What the task requires
Answer these questions about the ResultSet documentation below.
(a) What does pop_row return if the result set is empty?
(b) Which two things determine the number of roundtrips fetch_all needs?
(c) What can a result set with only a single column optionally be deserialized into?

Struct hdbconnect::ResultSet

pub struct ResultSet { /* fields omitted */ }

Contains the result of a database read command, including the describing metadata.

In most cases, you will want to use the powerful method try_into to convert the data from the generic format into your application specific format.

Methods

impl ResultSet

fn total_number_of_rows(&mut self) -> HdbResult<usize>

Returns the total number of rows in the resultset, including those that still need to be fetched from the database, but excluding those that have already been removed from the resultset.

This method can be expensive, and it can fail, since it fetches all yet outstanding rows from the database.

fn pop_row(&mut self) -> Option<Row>

Removes the last row and returns it, or None if it is empty.

fn has_multiple_rows(&mut self) -> bool

Returns true if more than 1 row is contained

fn reverse_rows(&mut self)

Reverses the order of the rows

fn metadata(&self) -> &ResultSetMetadata

Access to metadata.

fn fetch_all(&mut self) -> HdbResult<()>

Fetches all not yet transported result lines from the server.

Bigger resultsets are typically not transported in one DB roundtrip; the number of roundtrips depends on the size of the resultset and the configured fetch_size of the connection.

fn accumulated_server_processing_time(&self) -> i32

Returns the accumulated server processing time of the calls that produced this resultset, i.e. the initial call and potentially a subsequent number of fetches.

fn try_into<'de, T>(self) -> HdbResult<T> where
    T: Deserialize<'de>, 

Translates a generic resultset into a given rust type that implements serde::Deserialize. The implementation of this function uses serde_db. See there for more details.

A resultset is essentially a two-dimensional structure, given as a list of rows (a Vec<Row>), where each row is a list of fields (a Vec<TypedValue>); the name of each field is given in the metadata of the resultset.

The method supports a variety of target data structures, with the only strong limitation that no data loss is supported.

• It depends on the dimension of the resultset what target data structure you can choose for deserialization:

  • You can always use a Vec<line_struct>, where line_struct matches the field list of the resultset.

  • If the resultset contains only a single line (e.g. because you specified TOP 1 in your select), then you can optionally choose to deserialize into a plain line_struct.

  • If the resultset contains only a single column, then you can optionally choose to deserialize into a Vec<plain_field>.

Source material
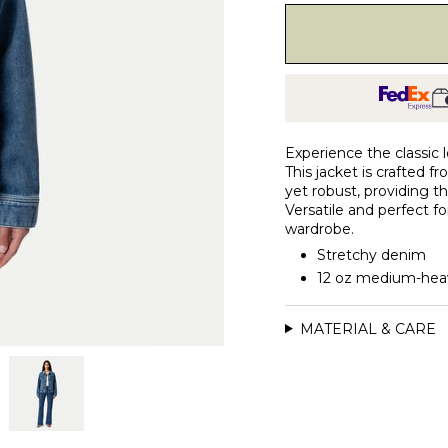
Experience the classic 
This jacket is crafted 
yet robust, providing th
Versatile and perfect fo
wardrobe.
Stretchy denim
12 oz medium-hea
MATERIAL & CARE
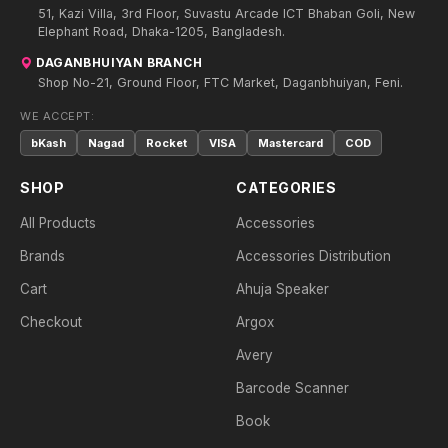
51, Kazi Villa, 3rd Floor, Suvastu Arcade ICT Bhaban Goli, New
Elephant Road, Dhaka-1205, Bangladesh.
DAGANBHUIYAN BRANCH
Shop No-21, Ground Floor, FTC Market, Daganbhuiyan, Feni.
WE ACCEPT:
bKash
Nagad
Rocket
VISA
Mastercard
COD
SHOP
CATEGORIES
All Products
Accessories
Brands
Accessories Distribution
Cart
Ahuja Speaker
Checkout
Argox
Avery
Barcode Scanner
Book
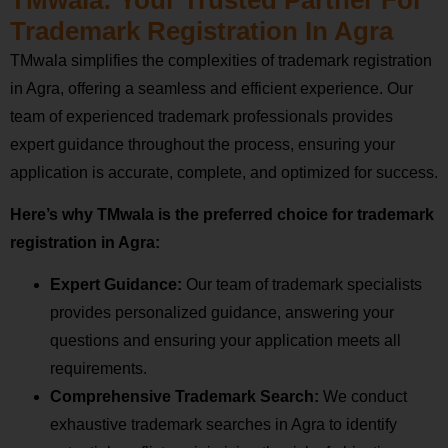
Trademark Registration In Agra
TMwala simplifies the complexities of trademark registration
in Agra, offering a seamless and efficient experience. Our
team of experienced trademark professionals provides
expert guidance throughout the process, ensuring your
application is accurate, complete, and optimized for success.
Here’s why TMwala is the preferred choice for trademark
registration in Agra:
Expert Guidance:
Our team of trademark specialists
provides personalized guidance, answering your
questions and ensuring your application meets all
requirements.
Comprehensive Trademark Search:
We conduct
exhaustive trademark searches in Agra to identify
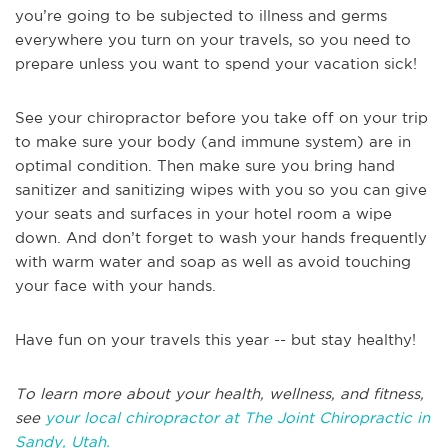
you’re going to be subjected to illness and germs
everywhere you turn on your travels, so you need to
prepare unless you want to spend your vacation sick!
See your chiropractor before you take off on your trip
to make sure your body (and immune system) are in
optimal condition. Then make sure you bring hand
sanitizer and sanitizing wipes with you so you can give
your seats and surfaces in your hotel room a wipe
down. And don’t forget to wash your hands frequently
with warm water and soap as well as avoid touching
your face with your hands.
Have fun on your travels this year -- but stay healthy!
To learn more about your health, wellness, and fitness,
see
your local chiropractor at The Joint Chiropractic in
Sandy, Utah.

Task solution
(a) None.
(b) The size of the result set and the configured fetch_size of the connection.
(c) A Vec<plain_field>.